Indie Interview: Patricia Panahi

We’re here, at 500 (!!!!) likes and 17 (!!) Indie Interviews. Thank you so much for your continued support, your comments, and general awesomeness. A blog isn’t the same without a community, and I would have given up with Read A Lot a long time ago if I didn’t have all of you wonderful human beings for support.

Today’s interview is with Patricia Panahi, the author of Veil of Walls.

Hi, Patricia. Welcome to Read A Lot.

Q: Had you always planned on becoming a published author?

A: I enjoyed writing stories when I was a teenager, got my BA in English, then went one semester for my MA in Creative Writing, but got cold feet, changed to Applied Linguistics, and had a lifelong career in teaching and directing ESL programs.

Writing went on the back burner.

Q: What inspired you to write Veil of Walls?

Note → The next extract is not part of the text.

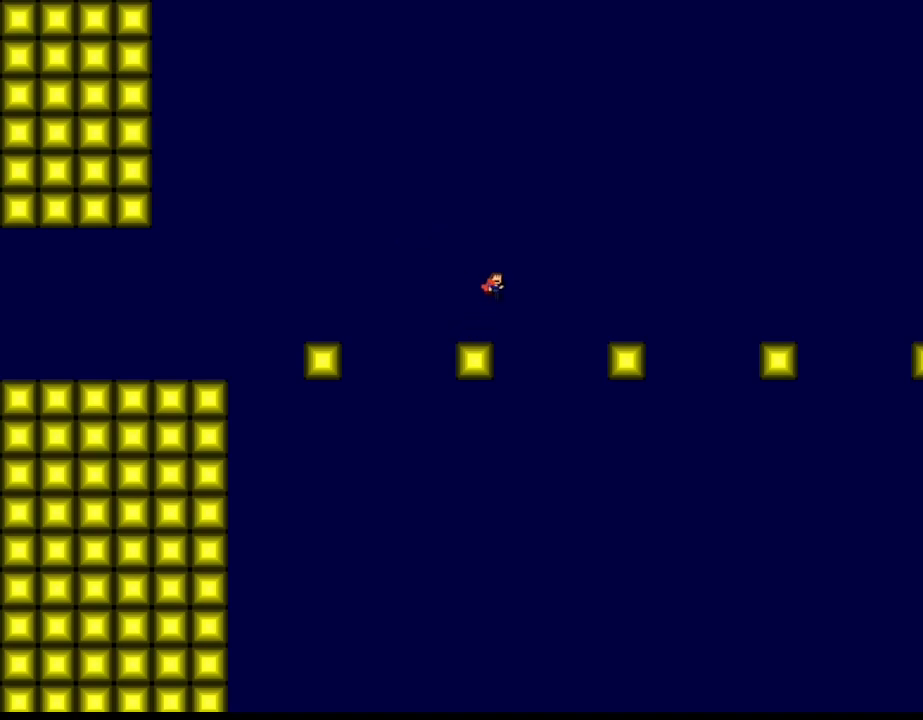
{"keys": ["right"], "events": [[333, "l_up", "up"]]}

A: I lived in Iran from the age of 9 to 26 and my father was Iranian, so I have intimate knowledge of the people and culture. Observing the misconceptions about Iran, plus getting the itch to write again motivated me to write this novel which took ten years and drafts beyond count.

Q: What made you choose this genre?

A: I enjoy reading literary fiction, historical novels, and stories from other places and cultures, so writing a story taking place in Iran was a good fit.

Q: What is the book about?

Veil of Walls is the story of Anahita Sadeghi, a typical, happy-go-lucky American ten-year-old not too keen on travelling to the other side of the world to meet her father’s family.

But her month-long vacation turns into a nightmare when her Persian relatives refuse to let her return to the States, and she is forced to deal with the dizzying maze of social customs, resist her grandmother’s efforts to mould her into the proper Persian girl, dodge her aunt’s schemes of marriage, and fight to make her own life choices until she can find a way to return home.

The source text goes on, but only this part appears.